# Maine woodworkers



## Andrew1605 (Aug 30, 2009)

Okay, I decided to post here because the main ( pardon the pun ) thrust of my question concerns a professional aspect of the trade. I'm a professional, however I don't run my own shop, I work for others. I live in the midwest where the Industry has tanked completely. As a result , I'm looking for work elsewhere.
I have had interest from all over-Kansas, Indiana, Colorado, and now Maine.
The guy in Maine is actually interested enough to pay my plane fare for a two week trial working in his shop. 
My question is, does anyone have direct knowledge of Maine culture?
Anything you can tell me about the area's social, environmental, political scene ; whatever, I'm trying to collect some information in order to make a decision whether or not to even go for the two week thing. 
Feel free to send me a confidential message if your information/opinion is a bit too controversial for the forum.

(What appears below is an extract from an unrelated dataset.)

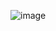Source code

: ![image](https://user-images.githubusercontent.com/89746218/169520912-4cd5673b-5ced-4200-bb2a-68b43acde92b.png)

I want to know what you guys have to say.
Thanks.


----------



## PurpLev (May 30, 2008)

what part in Maine? I live in Boston, and although "Maine" has a certain aspect to it - there are really very different areas in it from the north, to the south, inland, and the coast… it really does vary. portland is prob one of the most civilized area in terms of 'city' feel.


----------



## Andrew1605 (Aug 30, 2009)

His place is close to Camden, Rockport area… a little bit inland I think. What appeals to me is the possibility of getting away from the city. I'm a bit of a " back to the lander" type, so I'm thinking the area has that sort of vibe.


----------



## TopamaxSurvivor (May 2, 2008)

Long cold winters ;-))


----------



## justjohn49 (Apr 6, 2009)

I am from New Hampshire and the weather changes every firve minutes. I have visited Maine many times. The people there are very friendly and the scenery is breath taking. Driving the coastal Route 1 takes you through many towns and hamlets such as Camden and Rockport. As you drive you sort of weave inland and to the coast. I suggest you take advantage of the opportunity and see for yourself. You get to experience first hand for yourself much more than anyone can put into words. I love it here in New England, where a short drive takes you away from any city or visa versa. All the best to you Andrew, and what have you got to lose but two weeks in New England, and possibly an experience for a lifetime.


----------



## hvroberts (May 31, 2009)

OK, Take my advice, stay away from here. Once you come here and enjoy our coast and inland areas, you will not want to leave. "Maine, The way life should be" There, I have told you the real reasons to think about. I've been around, but I always return.


----------



## rustedknuckles (Feb 17, 2008)

I live right smack dab on the Maine New Brunswick border. I have spent a lot of time in Maine. You will first notice the people there are incredablly nice, very gracious and generious. You will also be refered to as "from away". If you lived there for 50 years you're from away. If your family has lived there for 10 generations, you're from away. It isn't an insult it is just the facts. The winters are no colder there than they are any where else in north eastern US. Great place !


----------



## FJDIII (Dec 20, 2007)

Can I go with you? My parents live on Bailey Island and after I built their house it was dificult to come back to PA. That was in 89 and I still beat myself up for not moving there. The coast of Maine is beautiful and there is so much to do outdoors to keep you off of the computer. You will not be disappointed with the move if the shop you are going to will keep you busy. The from away part is is hilariously true! Living on an island even had people that lived inland labeled as highlanders, from their own state of course. If you were in transit to Maine and your parents were Mainers and you were born in the car before you reached the border you would be considered from away. LOL


----------



## kolwdwrkr (Jul 27, 2008)

I want to go :^(


----------



## craftsman on the lake (Dec 27, 2008)

Did you ever go? I just discovered this and I'm from maine about 100 miles from the area you're talking about.


----------